The NSScrollView and NSTextView Classes

In Chapter 10 we introduced the NSScrollView and NSTextView classes when we dragged an NSScrollView object from IB’s Cocoa-Data palette into a MathPaper window. At the time, we said that the NSScrollView object “contains” an NSTextView object. Perhaps a better way of putting it is to say that an NSTextView is “embedded” inside each NSScrollView. The NSScrollView object in IB’s Palettes window actually contains the following nine objects:

NSScrollView

Displays the scroller and does the actual scrolling

NSTextView

Displays the text

NSClipView

Helps arrange the communication between the NSScrollView and the NSTextView

Vertical scroller

Controls up-down scrolling and shows where you are in the document

Horizontal scroller

Controls left-right scrolling and shows where you are in the document

NSTextStorage object

Holds the data that the NSTextView displays

NSTextContainer object

Defines the region where the text will be displayed

NSLayoutManager object

Controls the layout of the NSTextStorage object’s information within the NSTextView

NSSimpleHorizontalTypesetter

Does the typesetting

You can control whether each scroller is displayed by sending the setHasVerticalScroller: or setHasHorizontalScroller: messages (with the arguments YES or NO) to the NSScrollView. By default, the NSScrollView that you drag off IB’s Cocoa-Data palette displays the vertical scroller, but not the horizontal one.

NSTextView objects are most frequently used with NSScrollView objects, which is why Interface Builder provides them that way. We’ll learn other ways to use NSScrollViews in the GraphPaper application later in this book.

The NSTextView object is Cocoa’s general-purpose text editor. An NSTextView object is used by almost every application that allows text entry. For example, Mac OS X’s TextEdit text editor uses the NSTextView class as its main editing tool. It is also used by many commercial drawing applications, such as Stone Design’s Create.

An NSTextView object can do all of the following:

  • Display single-font (monofont) text or multiple-font text

  • Automatically word-wrap

  • Work with the pasteboard

  • Save its contents in a stream of ASCII, Unicode, or RTF text

The NSText class supports a general programmatic interface for objects that manage text. However, you typically use instances of its subclass, NSTextView.

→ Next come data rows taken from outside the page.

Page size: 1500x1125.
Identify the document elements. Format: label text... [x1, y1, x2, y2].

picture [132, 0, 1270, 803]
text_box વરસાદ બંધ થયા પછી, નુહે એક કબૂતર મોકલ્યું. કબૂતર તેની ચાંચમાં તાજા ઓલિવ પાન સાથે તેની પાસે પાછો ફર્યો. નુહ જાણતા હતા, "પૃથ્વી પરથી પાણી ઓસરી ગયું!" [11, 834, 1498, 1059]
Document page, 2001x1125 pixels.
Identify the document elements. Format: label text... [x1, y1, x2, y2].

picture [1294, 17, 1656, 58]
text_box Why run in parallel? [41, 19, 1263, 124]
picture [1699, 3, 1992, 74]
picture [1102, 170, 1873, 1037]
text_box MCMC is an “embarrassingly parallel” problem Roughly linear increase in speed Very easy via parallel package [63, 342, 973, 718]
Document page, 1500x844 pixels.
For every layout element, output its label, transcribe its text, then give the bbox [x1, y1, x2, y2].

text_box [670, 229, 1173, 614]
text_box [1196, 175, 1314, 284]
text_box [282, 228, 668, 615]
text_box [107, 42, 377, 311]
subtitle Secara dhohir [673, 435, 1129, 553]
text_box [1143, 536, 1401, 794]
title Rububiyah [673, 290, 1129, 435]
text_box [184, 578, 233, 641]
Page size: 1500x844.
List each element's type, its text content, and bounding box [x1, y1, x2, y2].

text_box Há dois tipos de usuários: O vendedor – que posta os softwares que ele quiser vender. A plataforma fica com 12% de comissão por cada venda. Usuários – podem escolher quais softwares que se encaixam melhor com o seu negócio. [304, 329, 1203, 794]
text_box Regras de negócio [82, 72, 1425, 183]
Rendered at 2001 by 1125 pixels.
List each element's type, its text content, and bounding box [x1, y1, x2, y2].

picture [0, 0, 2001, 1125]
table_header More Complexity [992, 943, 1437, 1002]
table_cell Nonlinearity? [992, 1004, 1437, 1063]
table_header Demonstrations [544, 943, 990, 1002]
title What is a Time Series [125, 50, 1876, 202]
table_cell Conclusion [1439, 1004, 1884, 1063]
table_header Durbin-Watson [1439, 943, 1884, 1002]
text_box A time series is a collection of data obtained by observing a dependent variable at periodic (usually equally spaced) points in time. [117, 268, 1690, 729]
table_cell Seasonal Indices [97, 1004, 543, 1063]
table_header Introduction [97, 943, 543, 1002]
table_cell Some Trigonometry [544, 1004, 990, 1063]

Every NSWindow object has a special NSText object called the field editor that can be assigned minor editing tasks for the NSWindow. This NSText object is shared among NSForm, NSMatrix, NSBrowser, and NSTextField objects located within a single associated on-screen window. When you are working with text in one of these objects in a window, the field editor reads in the text and lets you edit it. When you’re done, the field editor NSText object spits out its contents and puts the text back into the appropriate location. The shuttling about of the field editor is all fairly transparent and is handled automatically by these classes.

NSTextView Class Basics

Like objects of the NSApplication and NSWindow classes, an NSTextView object can have a delegate object. You can use an NSTextView’s delegate to find out when the user has made changes to the text or to prevent changes from happening under certain circumstances, as described in Table 11-1.

Table 11-1. Common delegate methods of the NSText and NSTextView classes

Delegate method

Purpose

-(void)textDidBeginEditing: (NSNotification *)aNotification

Alerts the delegate that the user has started to edit the NSText(View) object.

-(void)textDidChange: (NSNotification *)aNotification

Alerts the delegate that the text or formatting of the NSText(View) object has changed.

-(void)textDidEndEditing: (NSNotification *)aNotification

Alerts the delegate that the user is finished editing the NSText(View) object. This message is usually sent when the user clicks elsewhere on the window.

- (BOOL)textShouldBeginEditing: (NSText *)aTextObject

Requests permission from the delegate for the user to edit the text contained within the NSText(View) object. If the delegate returns YES, editing is allowed. If the delegate returns NO, editing is not allowed.

- (BOOL)textShouldEndEditing: (NSText *)aTextObject

Requests permission from the delegate to allow the user to end editing. The delegate can use this method to take the opportunity to validate the contents of the NSText(View) object, and to force the user to change an invalid value to a valid value before allowing the user to do something else inside the application.

Most often, you’ll use an NSTextView object to display a chunk of text for the user (e.g., the contents of an article or a mail message). Alternatively, you might use an NSTextView object to let the user enter some free-form text (again, such as a mail message). If you’re writing a full-featured text editor, the NSTextView object is a great place to start. With its architecture, you can easily create an elaborate system that supports multiple columns of text, runarounds, and many other features.

When it runs as part of an application, the NSTextView object contains a copy of all of the text that you are editing. The more text that you have, the longer it will take to load the text into the NSTextView object and to display it for the first time. However, the NSTextView object collection is still extremely fast — a lot of very smart people have been working for many years on these objects. Give them a try before you try to do better.